After a year at the Royal College of Music – the same school attended by his father, the pianist and conductor Howard Shelley – the young cellist left to join a new teacher in Dusseldorf. He stayed in Germany for nine years, completing two degrees as a cellist and another as a conductor. He was still studying when his mother, who also had a career as a concert pianist, suggested he try out for the Leeds Conductors Competition in 2005. He did, and won, and was soon making debuts with major British orchestras – "a trial by fire" for someone who had never previously conducted a professional orchestra.

He has been chief conductor since 2009 of the Nuremberg Symphony Orchestra, where he gets a lavish 24 hours of rehearsal for each program. He's also principal associate conductor of the Royal Philharmonic in London, where he's lucky to get six. "The skill set required in London is much more non-verbal, much more reliant on hand gesture and trust, knowing what will come together in a concert and what won't."

The NACO is a nice compromise: The players sight-read well, as in London, and there's reasonable time for rehearsal, as in Nuremberg.

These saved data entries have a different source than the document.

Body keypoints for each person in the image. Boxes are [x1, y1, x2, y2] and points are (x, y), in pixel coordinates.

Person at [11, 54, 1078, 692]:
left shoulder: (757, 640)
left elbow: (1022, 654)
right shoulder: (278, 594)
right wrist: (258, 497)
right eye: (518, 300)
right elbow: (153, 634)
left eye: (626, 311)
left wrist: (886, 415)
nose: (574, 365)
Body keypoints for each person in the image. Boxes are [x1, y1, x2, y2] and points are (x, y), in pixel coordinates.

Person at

One of the showpieces of Shelley's first season is a five-concert series devoted to the 1920s, with an emphasis on the extreme stylistic variety, classical and not, of the music of that go-go decade.

"I'm very interested in the connectivity of music of the 20th and 21st centuries, of all styles, including pop music, jazz, rap and dance music," he says. It's not impossible that he may play some piano jazz after one of those shows, as he has done after some concerts in Europe.

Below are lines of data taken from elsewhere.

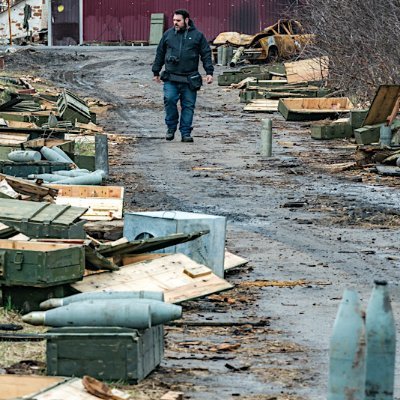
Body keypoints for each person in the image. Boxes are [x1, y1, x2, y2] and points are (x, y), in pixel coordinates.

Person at [152, 9, 214, 142]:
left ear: (186, 20)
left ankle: (185, 133)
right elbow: (160, 53)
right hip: (171, 77)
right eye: (174, 20)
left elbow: (206, 54)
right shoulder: (168, 35)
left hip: (190, 78)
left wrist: (209, 72)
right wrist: (156, 71)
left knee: (188, 106)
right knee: (169, 100)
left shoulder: (198, 36)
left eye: (178, 20)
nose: (175, 23)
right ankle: (171, 128)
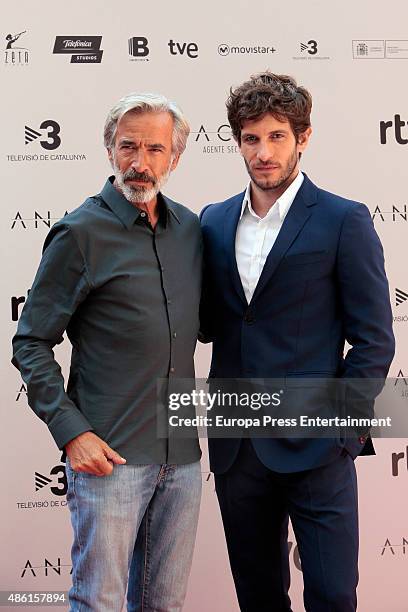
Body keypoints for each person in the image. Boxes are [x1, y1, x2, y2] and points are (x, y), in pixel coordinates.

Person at [199, 72, 395, 612]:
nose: (263, 152)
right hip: (238, 449)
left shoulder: (341, 219)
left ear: (302, 137)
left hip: (318, 448)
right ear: (237, 141)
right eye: (251, 138)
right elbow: (212, 322)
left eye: (276, 136)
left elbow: (375, 340)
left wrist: (343, 428)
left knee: (333, 596)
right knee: (259, 598)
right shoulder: (212, 222)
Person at [12, 93, 202, 612]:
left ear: (176, 157)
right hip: (109, 461)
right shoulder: (80, 233)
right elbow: (30, 341)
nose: (140, 163)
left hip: (182, 459)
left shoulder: (191, 231)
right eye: (128, 146)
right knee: (99, 602)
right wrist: (72, 433)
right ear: (109, 150)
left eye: (155, 149)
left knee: (163, 604)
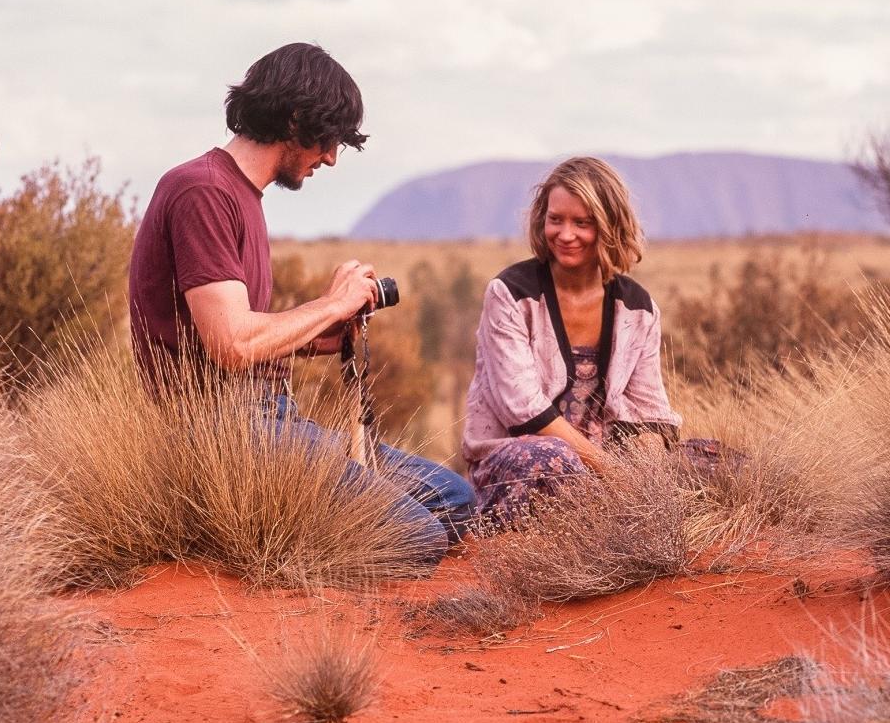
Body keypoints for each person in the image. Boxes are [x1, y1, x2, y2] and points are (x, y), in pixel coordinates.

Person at [128, 42, 477, 569]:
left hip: (272, 420)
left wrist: (329, 337)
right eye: (329, 137)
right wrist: (333, 303)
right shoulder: (202, 191)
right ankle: (270, 552)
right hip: (223, 431)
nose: (332, 157)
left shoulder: (242, 194)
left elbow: (241, 333)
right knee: (418, 538)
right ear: (295, 119)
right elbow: (232, 344)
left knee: (455, 500)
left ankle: (309, 521)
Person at [462, 156, 680, 521]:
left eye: (582, 223)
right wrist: (614, 475)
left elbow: (650, 411)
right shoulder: (510, 294)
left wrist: (648, 466)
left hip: (605, 459)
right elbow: (524, 411)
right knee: (552, 462)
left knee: (712, 460)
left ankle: (617, 521)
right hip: (523, 456)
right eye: (555, 219)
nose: (565, 235)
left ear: (610, 226)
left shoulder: (638, 309)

Shelley's Tristan program matches Dutch composer Henk de Vlieger's 60-minute arrangement of themes from the opera with Der Gerettete Alberich, American composer Christopher

Rouse's creative speculation about what happens to Wagner's character Alberich after the end of the Ring cycle. Another program combines a new setting by Alberta-born Zosha di Castri of a text adapted from an Alice Munro reminiscence of childhood, with Mahler's Symphony No. 4, whose last movement also touches on the experiences of youth. John Estacio's I Lost My Talk, on another program with music by Shostakovich and Korngold, is a setting of a poem by Mi'kmaw elder Rita Joe, whose work Shelley discovered while reading up extensively on the country of his newest gig.

The season as published this week is a work in progress, he says. "There are some big things coming in the rest of the season that have yet to be announced," he says. "We're also working on a longer-term project, for which we are talking with a lot of the very diverse creative voices in the country."

When I ask for more details, he grins conspiratorially, obviously dying to say but not daring to yet. He's got lots to tell, this Mr. Shelley, and much to show as well, during his first year with the NACO.